[Data records]
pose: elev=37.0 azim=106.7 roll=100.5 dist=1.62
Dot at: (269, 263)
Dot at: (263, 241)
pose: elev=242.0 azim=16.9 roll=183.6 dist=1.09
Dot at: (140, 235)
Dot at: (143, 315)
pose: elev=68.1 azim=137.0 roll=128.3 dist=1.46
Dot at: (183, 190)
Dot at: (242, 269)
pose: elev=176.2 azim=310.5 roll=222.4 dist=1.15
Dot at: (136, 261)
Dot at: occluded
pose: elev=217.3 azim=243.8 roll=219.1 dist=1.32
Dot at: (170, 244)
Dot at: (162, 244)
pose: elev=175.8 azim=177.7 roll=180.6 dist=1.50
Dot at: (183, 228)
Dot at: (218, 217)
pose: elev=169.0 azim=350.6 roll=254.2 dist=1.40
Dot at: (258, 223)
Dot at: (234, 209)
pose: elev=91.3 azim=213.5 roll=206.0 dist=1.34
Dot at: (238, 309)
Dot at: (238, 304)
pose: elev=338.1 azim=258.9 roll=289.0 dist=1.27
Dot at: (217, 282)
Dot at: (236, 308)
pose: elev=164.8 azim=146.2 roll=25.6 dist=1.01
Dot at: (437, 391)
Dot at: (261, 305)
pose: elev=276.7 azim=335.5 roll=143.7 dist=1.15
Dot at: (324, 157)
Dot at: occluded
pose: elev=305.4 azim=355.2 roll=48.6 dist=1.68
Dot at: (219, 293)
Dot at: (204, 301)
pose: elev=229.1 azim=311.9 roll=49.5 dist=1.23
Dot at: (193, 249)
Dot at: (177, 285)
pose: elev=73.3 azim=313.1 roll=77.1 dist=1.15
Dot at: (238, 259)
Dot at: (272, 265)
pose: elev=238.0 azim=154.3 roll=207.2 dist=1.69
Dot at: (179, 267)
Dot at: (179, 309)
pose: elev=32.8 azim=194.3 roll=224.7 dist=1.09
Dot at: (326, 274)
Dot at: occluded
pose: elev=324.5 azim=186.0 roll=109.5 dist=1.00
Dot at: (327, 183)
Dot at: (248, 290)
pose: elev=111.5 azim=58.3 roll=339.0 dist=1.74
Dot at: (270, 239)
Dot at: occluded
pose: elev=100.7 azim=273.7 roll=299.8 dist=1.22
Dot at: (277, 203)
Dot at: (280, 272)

### Your goal
Please reproduce all of the data above, line for line and without any changes.

### Solution to the problem
pose: elev=37.0 azim=106.7 roll=100.5 dist=1.62
Dot at: (269, 263)
Dot at: (263, 241)
pose: elev=242.0 azim=16.9 roll=183.6 dist=1.09
Dot at: (140, 235)
Dot at: (143, 315)
pose: elev=68.1 azim=137.0 roll=128.3 dist=1.46
Dot at: (183, 190)
Dot at: (242, 269)
pose: elev=176.2 azim=310.5 roll=222.4 dist=1.15
Dot at: (136, 261)
Dot at: occluded
pose: elev=217.3 azim=243.8 roll=219.1 dist=1.32
Dot at: (170, 244)
Dot at: (162, 244)
pose: elev=175.8 azim=177.7 roll=180.6 dist=1.50
Dot at: (183, 228)
Dot at: (218, 217)
pose: elev=169.0 azim=350.6 roll=254.2 dist=1.40
Dot at: (258, 223)
Dot at: (234, 209)
pose: elev=91.3 azim=213.5 roll=206.0 dist=1.34
Dot at: (238, 309)
Dot at: (238, 304)
pose: elev=338.1 azim=258.9 roll=289.0 dist=1.27
Dot at: (217, 282)
Dot at: (236, 308)
pose: elev=164.8 azim=146.2 roll=25.6 dist=1.01
Dot at: (437, 391)
Dot at: (261, 305)
pose: elev=276.7 azim=335.5 roll=143.7 dist=1.15
Dot at: (324, 157)
Dot at: occluded
pose: elev=305.4 azim=355.2 roll=48.6 dist=1.68
Dot at: (219, 293)
Dot at: (204, 301)
pose: elev=229.1 azim=311.9 roll=49.5 dist=1.23
Dot at: (193, 249)
Dot at: (177, 285)
pose: elev=73.3 azim=313.1 roll=77.1 dist=1.15
Dot at: (238, 259)
Dot at: (272, 265)
pose: elev=238.0 azim=154.3 roll=207.2 dist=1.69
Dot at: (179, 267)
Dot at: (179, 309)
pose: elev=32.8 azim=194.3 roll=224.7 dist=1.09
Dot at: (326, 274)
Dot at: occluded
pose: elev=324.5 azim=186.0 roll=109.5 dist=1.00
Dot at: (327, 183)
Dot at: (248, 290)
pose: elev=111.5 azim=58.3 roll=339.0 dist=1.74
Dot at: (270, 239)
Dot at: occluded
pose: elev=100.7 azim=273.7 roll=299.8 dist=1.22
Dot at: (277, 203)
Dot at: (280, 272)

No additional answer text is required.